You cannot “record” the results of control flow narrowing into a variable or other expression and use them later. There’s just no mechanism to allow this to happen. (See microsoft/TypeScript#12184 for a suggestion to allow this; it’s marked as “Revisit” Update for TS4.4, this issue was fixed by a new control flow analysis feature but this fix doesn’t do anything to help the current code, so I won’t go into it). See microsoft/TypeScript#37224, which asks for support for this on new object literals.

It seems that you expect the code

const b: B = {
  ...a,
  a: 1,
  ...isBString(a) && { b: Number(a.b) }
} 

to work because the compiler should perform something like the following analysis:

  • The type of a is { a: string, b: string } | {a: string, b?: undefined}.
  • If a is {a: string, b: string}, then (barring any weirdness with falsy "" values), {...a, a: 1, ...isBString(a) && {b: Number(a.b) } will be a {a: number, b: number}.
  • If a is {a: string, b?: undefined}, then “{…a, a: 1, …isBString(a) && {b: Number(a.b) }will be a{a: number, b?: undefined}`
  • Therefore this expression is a union {a: number, b: number} | {a: number, b?: undefined} which is assignable to B.
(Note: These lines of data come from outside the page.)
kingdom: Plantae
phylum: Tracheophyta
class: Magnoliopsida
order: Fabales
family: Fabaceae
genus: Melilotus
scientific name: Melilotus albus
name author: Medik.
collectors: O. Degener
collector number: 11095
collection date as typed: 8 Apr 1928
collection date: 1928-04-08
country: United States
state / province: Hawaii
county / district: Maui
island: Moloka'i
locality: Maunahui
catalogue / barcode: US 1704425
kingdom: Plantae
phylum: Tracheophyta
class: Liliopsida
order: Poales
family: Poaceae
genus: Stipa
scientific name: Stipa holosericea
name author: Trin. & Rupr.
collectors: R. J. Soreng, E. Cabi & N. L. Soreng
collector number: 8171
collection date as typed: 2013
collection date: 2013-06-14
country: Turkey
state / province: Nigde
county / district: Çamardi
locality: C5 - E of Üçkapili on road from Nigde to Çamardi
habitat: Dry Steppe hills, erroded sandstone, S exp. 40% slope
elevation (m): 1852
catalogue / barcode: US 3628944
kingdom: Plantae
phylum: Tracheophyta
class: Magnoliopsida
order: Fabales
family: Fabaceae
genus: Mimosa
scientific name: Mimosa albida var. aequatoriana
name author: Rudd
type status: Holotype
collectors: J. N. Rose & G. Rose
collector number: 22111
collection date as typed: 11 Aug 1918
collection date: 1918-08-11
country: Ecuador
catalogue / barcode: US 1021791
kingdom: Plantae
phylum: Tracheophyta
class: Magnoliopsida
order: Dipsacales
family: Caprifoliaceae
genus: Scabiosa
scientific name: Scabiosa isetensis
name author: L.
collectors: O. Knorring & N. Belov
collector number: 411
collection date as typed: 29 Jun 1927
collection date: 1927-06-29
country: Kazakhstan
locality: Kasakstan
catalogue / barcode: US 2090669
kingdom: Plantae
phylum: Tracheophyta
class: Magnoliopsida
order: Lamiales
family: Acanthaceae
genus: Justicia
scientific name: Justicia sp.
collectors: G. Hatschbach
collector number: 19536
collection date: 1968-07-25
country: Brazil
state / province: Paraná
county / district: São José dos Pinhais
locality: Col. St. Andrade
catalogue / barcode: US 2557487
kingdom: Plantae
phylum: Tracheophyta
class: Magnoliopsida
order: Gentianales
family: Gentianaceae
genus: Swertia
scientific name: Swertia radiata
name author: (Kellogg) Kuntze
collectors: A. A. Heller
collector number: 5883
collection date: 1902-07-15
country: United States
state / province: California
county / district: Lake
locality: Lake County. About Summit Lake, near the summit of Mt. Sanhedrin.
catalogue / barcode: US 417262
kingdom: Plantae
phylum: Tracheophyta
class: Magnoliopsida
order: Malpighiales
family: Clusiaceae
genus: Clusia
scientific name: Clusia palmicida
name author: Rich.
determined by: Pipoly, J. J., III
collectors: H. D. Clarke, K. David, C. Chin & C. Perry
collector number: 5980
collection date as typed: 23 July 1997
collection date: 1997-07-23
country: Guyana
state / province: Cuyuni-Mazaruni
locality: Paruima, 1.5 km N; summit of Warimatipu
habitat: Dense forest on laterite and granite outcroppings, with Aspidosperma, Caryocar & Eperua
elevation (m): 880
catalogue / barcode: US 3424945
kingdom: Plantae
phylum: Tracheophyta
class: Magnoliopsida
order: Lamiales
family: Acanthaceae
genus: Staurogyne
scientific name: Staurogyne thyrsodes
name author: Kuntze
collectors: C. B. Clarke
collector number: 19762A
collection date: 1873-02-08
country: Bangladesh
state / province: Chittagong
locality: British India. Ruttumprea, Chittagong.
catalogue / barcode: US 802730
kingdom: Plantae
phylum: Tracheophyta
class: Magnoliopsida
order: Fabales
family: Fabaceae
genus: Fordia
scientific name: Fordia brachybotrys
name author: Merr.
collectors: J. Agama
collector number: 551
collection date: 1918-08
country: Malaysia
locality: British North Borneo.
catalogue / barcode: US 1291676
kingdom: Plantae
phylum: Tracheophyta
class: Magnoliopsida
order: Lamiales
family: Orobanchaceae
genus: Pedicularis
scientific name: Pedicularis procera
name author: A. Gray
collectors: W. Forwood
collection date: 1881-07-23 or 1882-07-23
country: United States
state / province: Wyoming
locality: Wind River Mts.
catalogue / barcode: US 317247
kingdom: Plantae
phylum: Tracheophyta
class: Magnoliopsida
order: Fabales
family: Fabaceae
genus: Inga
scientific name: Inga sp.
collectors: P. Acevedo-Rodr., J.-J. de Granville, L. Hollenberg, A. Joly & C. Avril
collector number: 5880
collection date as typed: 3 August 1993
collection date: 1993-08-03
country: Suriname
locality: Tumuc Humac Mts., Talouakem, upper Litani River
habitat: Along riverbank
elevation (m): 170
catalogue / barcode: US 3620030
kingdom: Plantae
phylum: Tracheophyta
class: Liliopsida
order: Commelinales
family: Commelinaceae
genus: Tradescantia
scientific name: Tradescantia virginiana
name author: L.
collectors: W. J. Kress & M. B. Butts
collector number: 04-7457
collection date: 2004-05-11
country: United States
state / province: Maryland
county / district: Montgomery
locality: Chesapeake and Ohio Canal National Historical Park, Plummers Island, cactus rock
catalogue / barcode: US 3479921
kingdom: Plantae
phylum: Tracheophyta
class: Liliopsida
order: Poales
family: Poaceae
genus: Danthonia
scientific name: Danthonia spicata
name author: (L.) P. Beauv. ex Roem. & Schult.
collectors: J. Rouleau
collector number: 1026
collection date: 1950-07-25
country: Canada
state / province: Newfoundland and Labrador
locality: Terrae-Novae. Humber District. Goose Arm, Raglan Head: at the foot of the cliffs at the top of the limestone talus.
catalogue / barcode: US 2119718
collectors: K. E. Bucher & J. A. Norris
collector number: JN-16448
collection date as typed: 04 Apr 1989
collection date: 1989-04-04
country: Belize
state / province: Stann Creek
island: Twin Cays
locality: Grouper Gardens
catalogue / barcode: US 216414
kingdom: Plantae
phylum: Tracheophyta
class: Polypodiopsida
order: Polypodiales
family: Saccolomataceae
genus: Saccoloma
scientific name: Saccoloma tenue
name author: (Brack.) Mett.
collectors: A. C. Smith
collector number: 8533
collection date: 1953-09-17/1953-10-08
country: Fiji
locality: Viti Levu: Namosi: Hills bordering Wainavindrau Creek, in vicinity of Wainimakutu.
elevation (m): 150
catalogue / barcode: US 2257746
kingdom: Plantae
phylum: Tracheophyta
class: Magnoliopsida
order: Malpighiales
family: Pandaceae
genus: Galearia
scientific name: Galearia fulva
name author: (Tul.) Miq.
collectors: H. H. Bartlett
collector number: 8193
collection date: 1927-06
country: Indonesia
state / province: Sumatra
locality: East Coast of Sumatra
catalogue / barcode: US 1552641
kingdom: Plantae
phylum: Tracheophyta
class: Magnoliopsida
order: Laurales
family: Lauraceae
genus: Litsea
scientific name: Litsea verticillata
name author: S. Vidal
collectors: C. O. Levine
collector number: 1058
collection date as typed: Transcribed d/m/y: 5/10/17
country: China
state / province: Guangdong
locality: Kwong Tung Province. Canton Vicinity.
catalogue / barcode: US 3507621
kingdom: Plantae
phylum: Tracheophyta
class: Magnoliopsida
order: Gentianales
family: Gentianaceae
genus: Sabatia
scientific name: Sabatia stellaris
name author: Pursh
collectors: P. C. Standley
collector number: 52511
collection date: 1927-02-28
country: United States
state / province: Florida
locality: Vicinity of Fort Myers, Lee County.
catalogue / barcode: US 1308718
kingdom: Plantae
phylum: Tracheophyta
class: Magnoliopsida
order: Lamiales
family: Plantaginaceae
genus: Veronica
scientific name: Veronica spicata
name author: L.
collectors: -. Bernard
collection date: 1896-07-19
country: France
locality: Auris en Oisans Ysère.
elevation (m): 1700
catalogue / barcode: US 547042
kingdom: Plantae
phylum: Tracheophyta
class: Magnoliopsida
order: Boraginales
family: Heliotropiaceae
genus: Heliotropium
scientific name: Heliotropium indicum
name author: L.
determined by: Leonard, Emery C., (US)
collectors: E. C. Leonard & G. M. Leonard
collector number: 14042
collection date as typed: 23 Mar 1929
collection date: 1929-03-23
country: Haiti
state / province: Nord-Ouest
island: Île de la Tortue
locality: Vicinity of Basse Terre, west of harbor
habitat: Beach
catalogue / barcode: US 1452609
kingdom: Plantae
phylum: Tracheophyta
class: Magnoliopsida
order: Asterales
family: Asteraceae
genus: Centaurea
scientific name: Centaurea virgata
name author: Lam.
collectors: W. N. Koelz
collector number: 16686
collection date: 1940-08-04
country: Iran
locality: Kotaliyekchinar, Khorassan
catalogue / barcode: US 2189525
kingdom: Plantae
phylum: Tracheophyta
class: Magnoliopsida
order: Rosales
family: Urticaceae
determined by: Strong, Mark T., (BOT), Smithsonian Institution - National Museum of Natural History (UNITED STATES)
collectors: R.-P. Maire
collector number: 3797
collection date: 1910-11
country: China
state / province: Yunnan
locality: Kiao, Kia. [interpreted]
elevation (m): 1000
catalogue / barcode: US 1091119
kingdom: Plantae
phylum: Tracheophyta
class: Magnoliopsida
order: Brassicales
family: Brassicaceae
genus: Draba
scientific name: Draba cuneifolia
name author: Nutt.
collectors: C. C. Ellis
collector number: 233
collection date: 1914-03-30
But this does not happen. The compiler does not look at the same code block multiple times, imagining that some value has been narrowed to each possible union member in turn, and then collecting the result into a new union. That is, it does not perform what I call distributive control flow analysis; see microsoft/TypeScript#25051.

This could almost certainly never happen automatically, because it would be prohibitively expensive for the compiler to simulate that every value of a union type is of every possible narrowing everywhere. You can’t even ask the compiler to do it explicitly (that’s what microsoft/TypeScript#25051 was about).

The only way to get control flow analysis to happen multiple times is to give it multiple code blocks:

const b: B = isBString(a) ? {
  ...a,
  a: 1,
  ...true && { b: Number(a.b) }
} : {
    ...a,
    a: 1,
    // ...false && { b: Number(a.b) } // comment this out
    //  because the compiler knows it's bogus
  }

Which, at this point, is really too ugly and far away from your original code to be plausible.


You could, as the other answer mentioned, use a different workflow entirely. Or you could use a type assertion somewhere to make the compliler happy. For example:

const b: B = {
  ...(a as Omit<A, "b">),
  a: 1,
  ...a.b && { b: Number(a.b) }
} // okay

Here we are asking the compiler to pretend that a doesn’t even have a b property when we spread it into the new object literal. Now the compiler does not even consider the possibility that the resulting b might be of type string, and it compiles without error.

Or even simpler:

const b = {
  ...a,
  a: 1,
  ...a.b && { b: Number(a.b) }
} as B

In cases like this where the compiler is unable to verify type safety of something where you are sure it is safe, a type assertion is reasonable. This shifts the responsibility for such safety away from the compiler and onto you, so be careful.